*** SUPPLIED MATERIAL ***
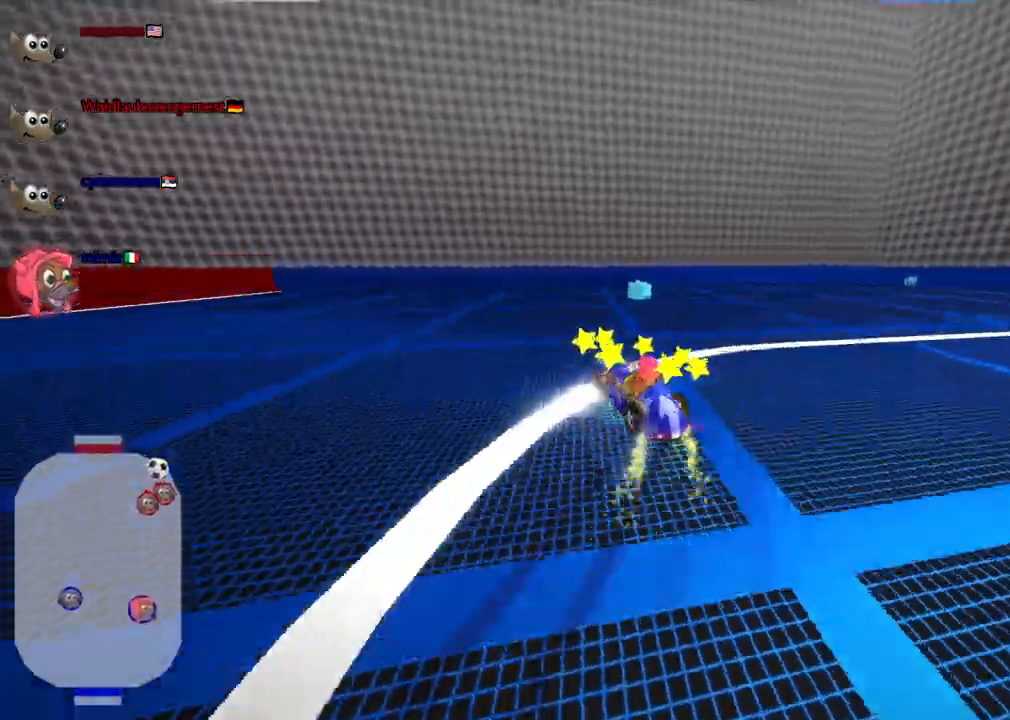
{"keys": ["left", "up"]}
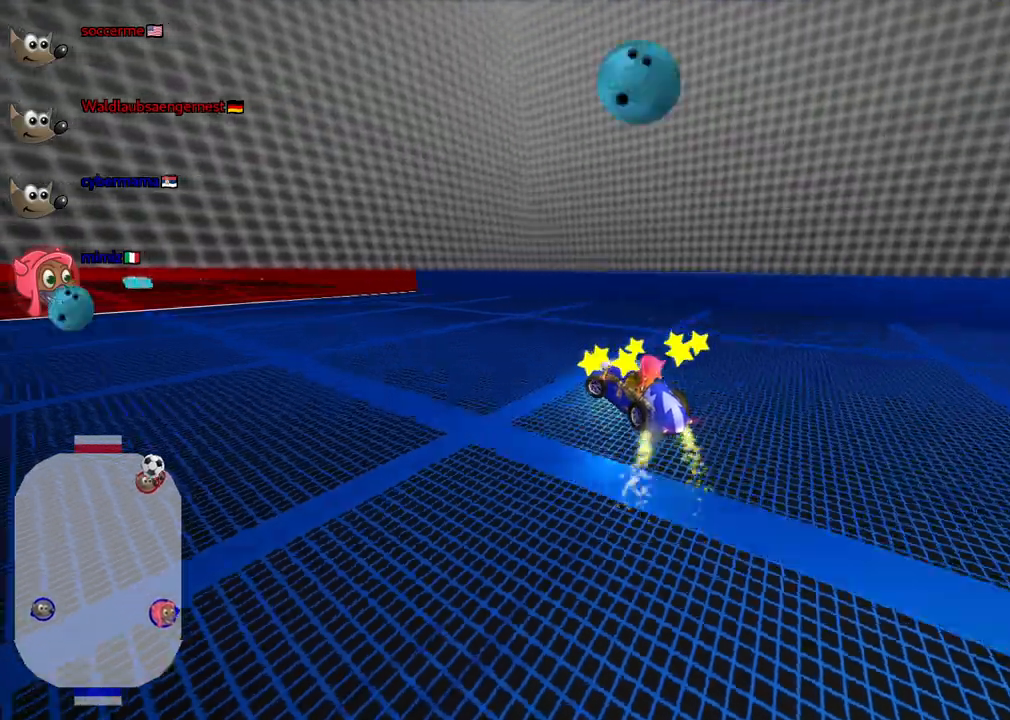
{"keys": ["up"], "events": [[483, "left", "up"]]}
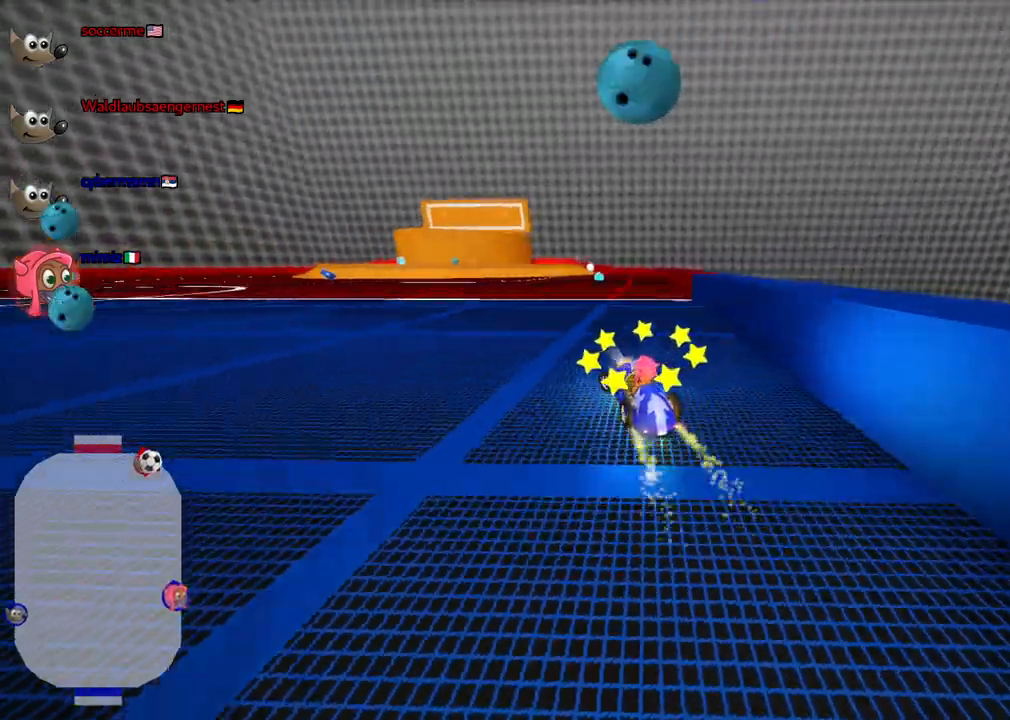
{"keys": ["up"], "events": [[167, "right", "down"], [300, "right", "up"]]}
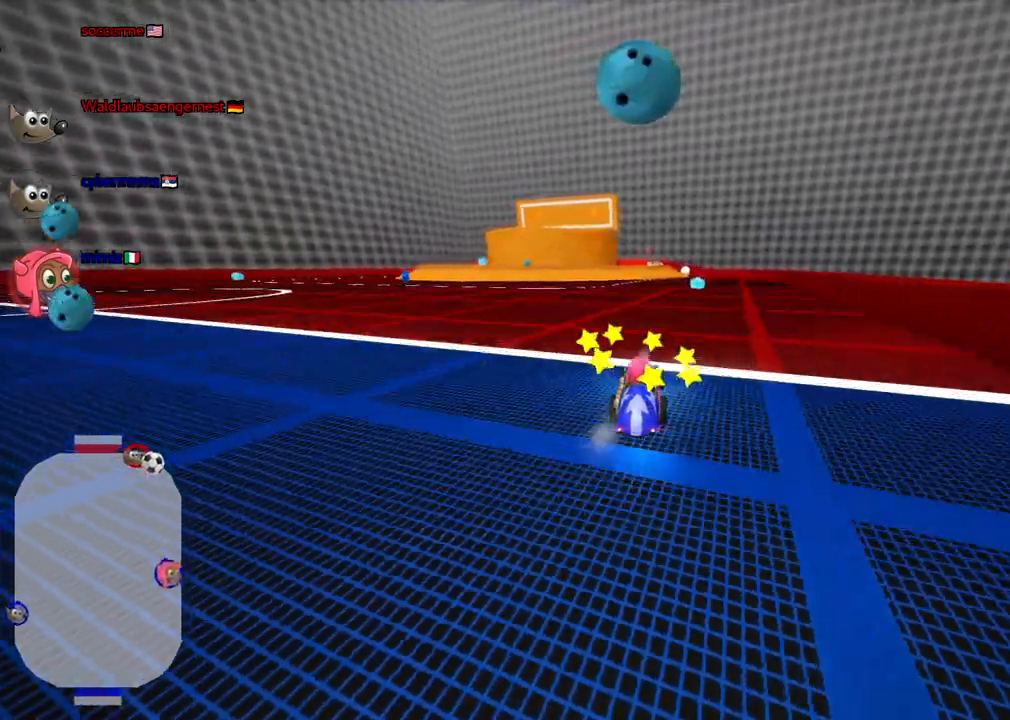
{"keys": ["up"], "events": [[133, "right", "down"], [417, "right", "up"]]}
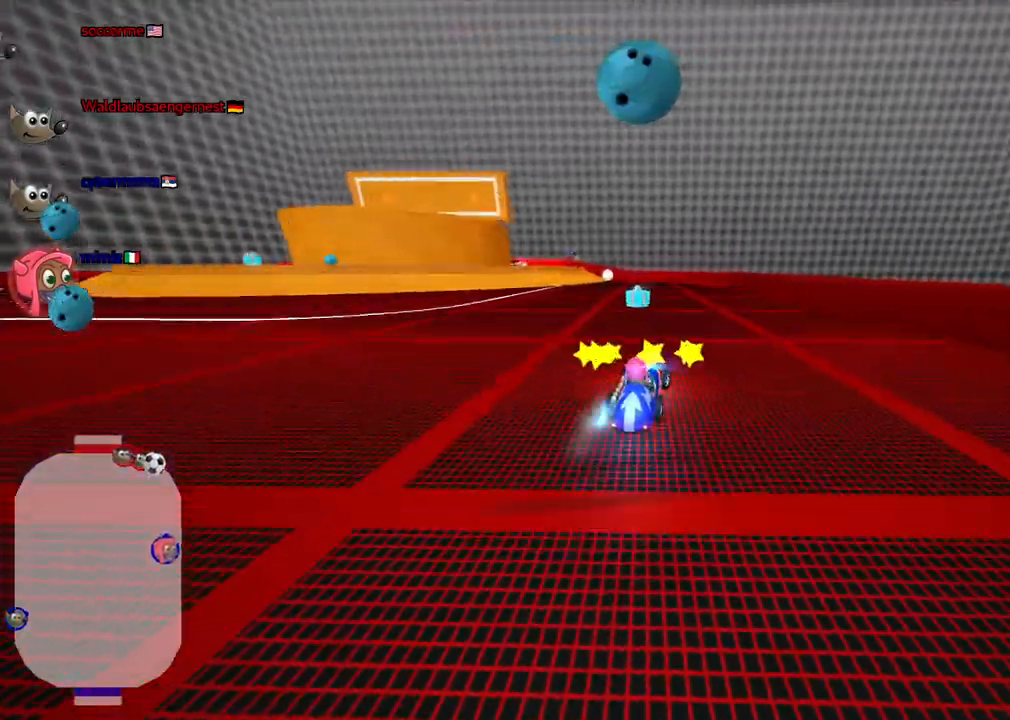
{"keys": ["left", "up"], "events": [[17, "n", "down"], [67, "n", "up"], [300, "left", "down"]]}
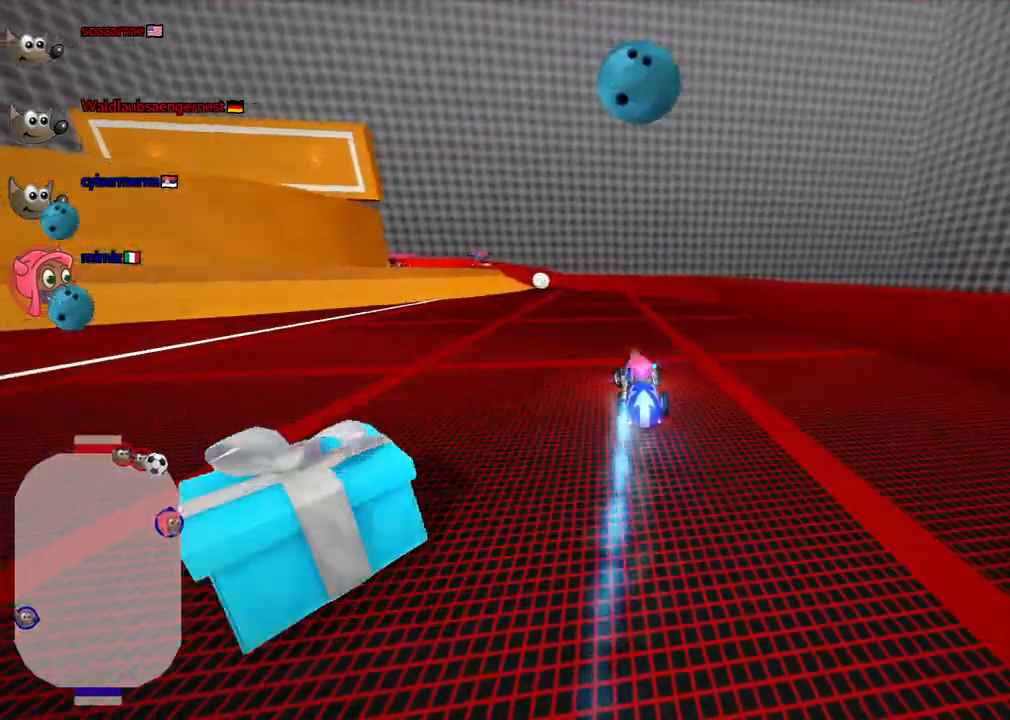
{"keys": ["space"], "events": [[33, "left", "up"], [317, "left", "down"], [467, "left", "up"], [467, "up", "up"], [500, "space", "down"]]}
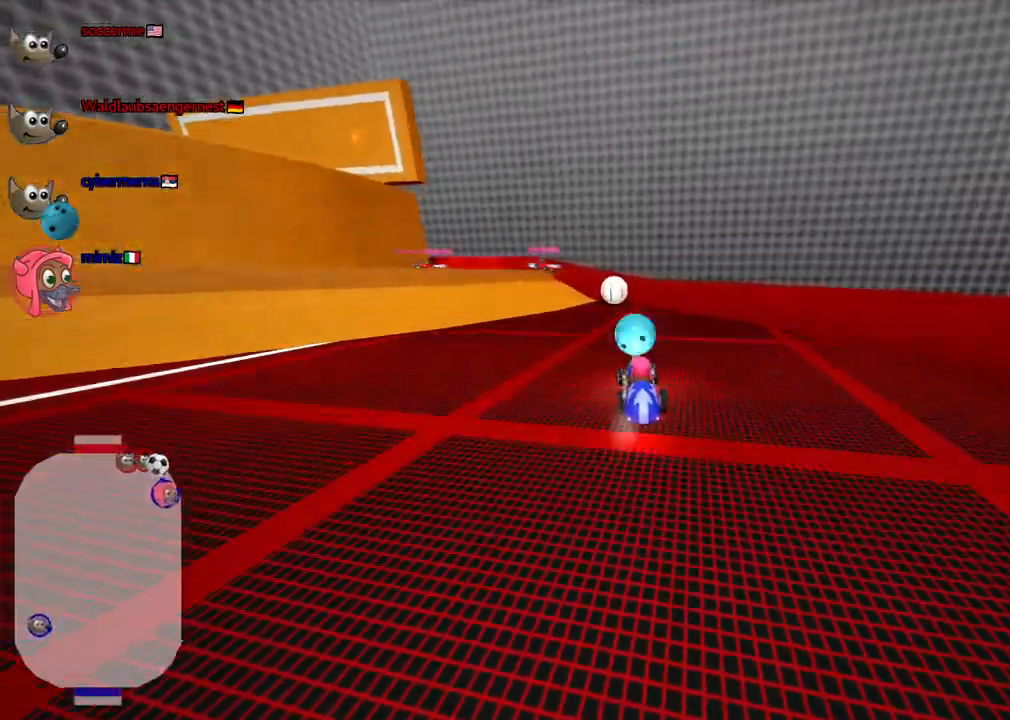
{"keys": ["down", "left", "m"], "events": [[50, "left", "down"], [100, "left", "up"], [100, "space", "up"], [200, "down", "down"], [283, "left", "down"], [333, "m", "down"]]}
*** End of SUPPLIED MATERIAL ***
For each line above that includes the word "down", make a copy of that line.

> SOLUTION TO THIS EXERCISE:
{"keys": ["up"], "events": [[167, "right", "down"], [300, "right", "up"]]}
{"keys": ["up"], "events": [[133, "right", "down"], [417, "right", "up"]]}
{"keys": ["left", "up"], "events": [[17, "n", "down"], [67, "n", "up"], [300, "left", "down"]]}
{"keys": ["space"], "events": [[33, "left", "up"], [317, "left", "down"], [467, "left", "up"], [467, "up", "up"], [500, "space", "down"]]}
{"keys": ["down", "left", "m"], "events": [[50, "left", "down"], [100, "left", "up"], [100, "space", "up"], [200, "down", "down"], [283, "left", "down"], [333, "m", "down"]]}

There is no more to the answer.